*YOUR INSTRUCTIONS:* Leaving out pictures, output exactly the lines below from the one that has "100% оригинал" through the one that has "plan du sol", and nothing else.

* * * * *

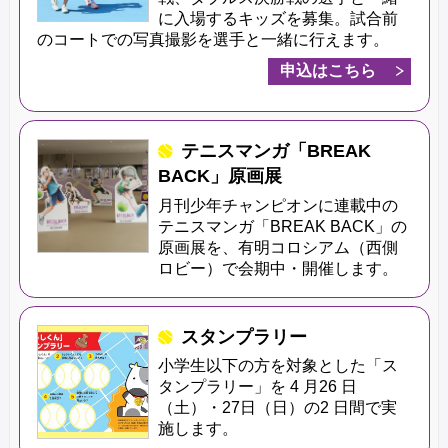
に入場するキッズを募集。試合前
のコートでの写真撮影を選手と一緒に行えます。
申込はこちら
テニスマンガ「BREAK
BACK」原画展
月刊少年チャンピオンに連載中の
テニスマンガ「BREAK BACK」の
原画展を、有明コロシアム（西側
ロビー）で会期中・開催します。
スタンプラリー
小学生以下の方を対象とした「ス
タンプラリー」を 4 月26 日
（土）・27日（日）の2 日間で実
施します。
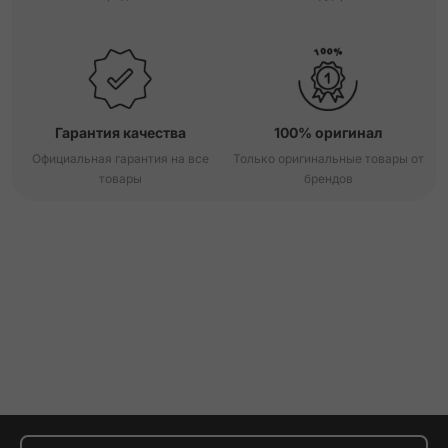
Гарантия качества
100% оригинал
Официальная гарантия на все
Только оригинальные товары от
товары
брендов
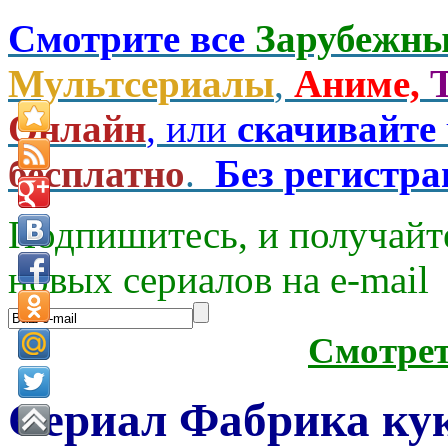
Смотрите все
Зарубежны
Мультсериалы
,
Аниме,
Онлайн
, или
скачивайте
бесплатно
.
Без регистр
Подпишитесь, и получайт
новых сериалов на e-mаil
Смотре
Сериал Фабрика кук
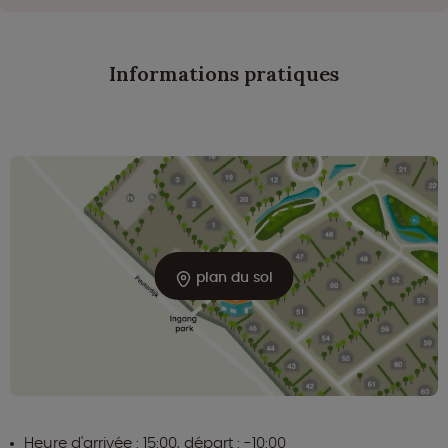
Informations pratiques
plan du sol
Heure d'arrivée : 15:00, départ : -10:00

* * * * *

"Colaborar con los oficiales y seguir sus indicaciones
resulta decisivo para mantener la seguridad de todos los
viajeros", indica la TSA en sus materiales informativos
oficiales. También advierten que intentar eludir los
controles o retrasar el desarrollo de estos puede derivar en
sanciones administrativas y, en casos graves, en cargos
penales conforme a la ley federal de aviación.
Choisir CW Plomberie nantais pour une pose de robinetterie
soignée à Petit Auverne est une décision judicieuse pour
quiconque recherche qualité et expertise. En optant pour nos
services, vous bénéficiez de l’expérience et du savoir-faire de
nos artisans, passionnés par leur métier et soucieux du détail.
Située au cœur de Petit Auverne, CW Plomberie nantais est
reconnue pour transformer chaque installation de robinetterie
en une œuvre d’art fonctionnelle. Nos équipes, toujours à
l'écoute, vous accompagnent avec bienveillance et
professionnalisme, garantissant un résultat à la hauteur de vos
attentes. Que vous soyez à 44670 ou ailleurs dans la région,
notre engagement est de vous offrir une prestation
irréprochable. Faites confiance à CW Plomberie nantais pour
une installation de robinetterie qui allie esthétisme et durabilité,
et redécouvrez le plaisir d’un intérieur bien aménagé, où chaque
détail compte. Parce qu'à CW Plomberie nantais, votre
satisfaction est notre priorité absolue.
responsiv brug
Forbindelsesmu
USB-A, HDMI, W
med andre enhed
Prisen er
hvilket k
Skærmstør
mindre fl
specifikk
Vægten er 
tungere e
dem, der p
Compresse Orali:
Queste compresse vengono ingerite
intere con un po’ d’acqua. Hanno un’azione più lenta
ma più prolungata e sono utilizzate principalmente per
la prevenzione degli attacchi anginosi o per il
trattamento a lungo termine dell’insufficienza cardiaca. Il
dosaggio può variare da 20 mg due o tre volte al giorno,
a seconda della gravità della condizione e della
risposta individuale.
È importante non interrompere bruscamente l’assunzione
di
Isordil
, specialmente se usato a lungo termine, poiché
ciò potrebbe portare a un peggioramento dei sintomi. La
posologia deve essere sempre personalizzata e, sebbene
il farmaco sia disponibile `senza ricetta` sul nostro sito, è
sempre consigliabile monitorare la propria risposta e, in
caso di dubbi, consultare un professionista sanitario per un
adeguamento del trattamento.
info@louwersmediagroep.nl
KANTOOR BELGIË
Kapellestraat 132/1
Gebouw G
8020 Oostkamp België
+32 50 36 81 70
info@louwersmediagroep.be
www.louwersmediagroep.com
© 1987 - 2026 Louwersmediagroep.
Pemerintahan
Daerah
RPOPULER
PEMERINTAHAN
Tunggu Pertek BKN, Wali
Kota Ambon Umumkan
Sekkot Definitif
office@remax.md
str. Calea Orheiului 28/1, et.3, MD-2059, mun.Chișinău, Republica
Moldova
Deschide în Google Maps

* * * * *

*EXERCISE RESULT:*
100% оригинал
Официальная гарантия на все
Только оригинальные товары от
товары
брендов
Смотрите все
Зарубежны
Мультсериалы
,
Аниме,
Онлайн
, или
скачивайте
бесплатно
.
Без регистр
Подпишитесь, и получайт
новых сериалов на e-mаil
Смотре
Сериал Фабрика кук
Informations pratiques
plan du sol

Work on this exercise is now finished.